The decision to support supply chain independence follows a two-year extension granted by the U.S. government for achieving this goal to qualify for tax benefits under the IRA. With the United States being the largest market in the world, reducing reliance on Chinese imports for graphite, a core anode material in secondary batteries, has become crucial.

Minister of Industry, Trade, and Energy Ahn Duk-geun chaired the “U.S. IRA-related Public-Private Joint Conference” on May 8, where government officials and industry representatives discussed the impact of the “Final Guidance Regulation Announcement on Eco-friendly Vehicle Tax Deductions under the IRA and Foreign Entity of Concern.”

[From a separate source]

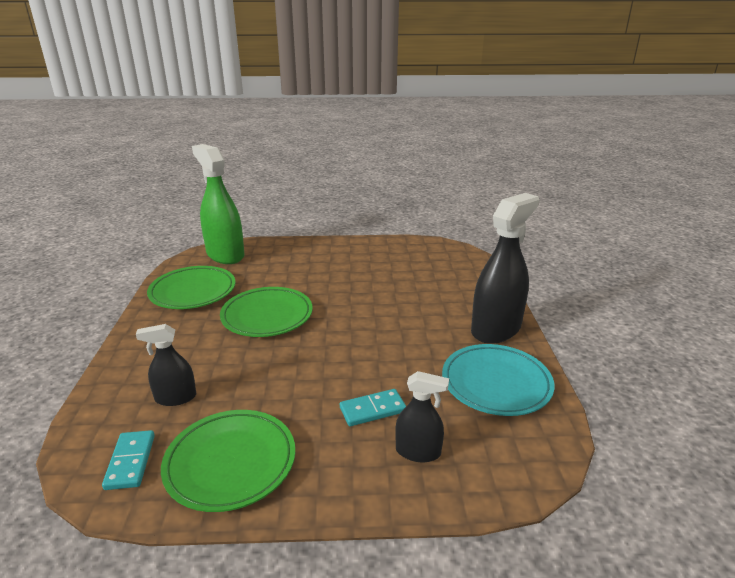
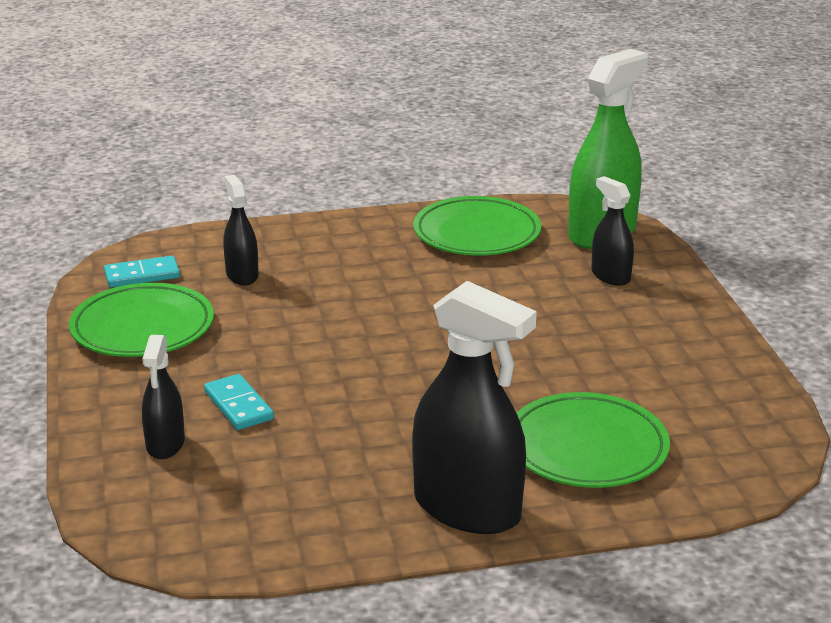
camera: 80 degrees right, 0 degrees up
green plate [220,287,313,337] -> green plate moved to [517,392,670,488]
turquoise plate [442,344,554,416] -> none
none -> black spray bottle [591,176,634,286]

The South Korean government’s support includes financial, tax, and infrastructure assistance, as well as facilitating corporate activities to secure minerals in countries with which the United States has free trade agreement (FTA) partnerships. This is being done through intergovernmental cooperation channels such as the Indo-Pacific Economic Framework and the Minerals Security Partnership.

Major battery companies in South Korea are already taking steps to diversify their graphite sourcing. LG Energy Solution, for instance, has signed agreements with Novonix and Syrah Resources in Australia for synthetic and natural graphite, respectively. Samsung SDI and SK on have also secured supply agreements with companies in Australia and the United States, demonstrating a strategic shift towards supply chain independence.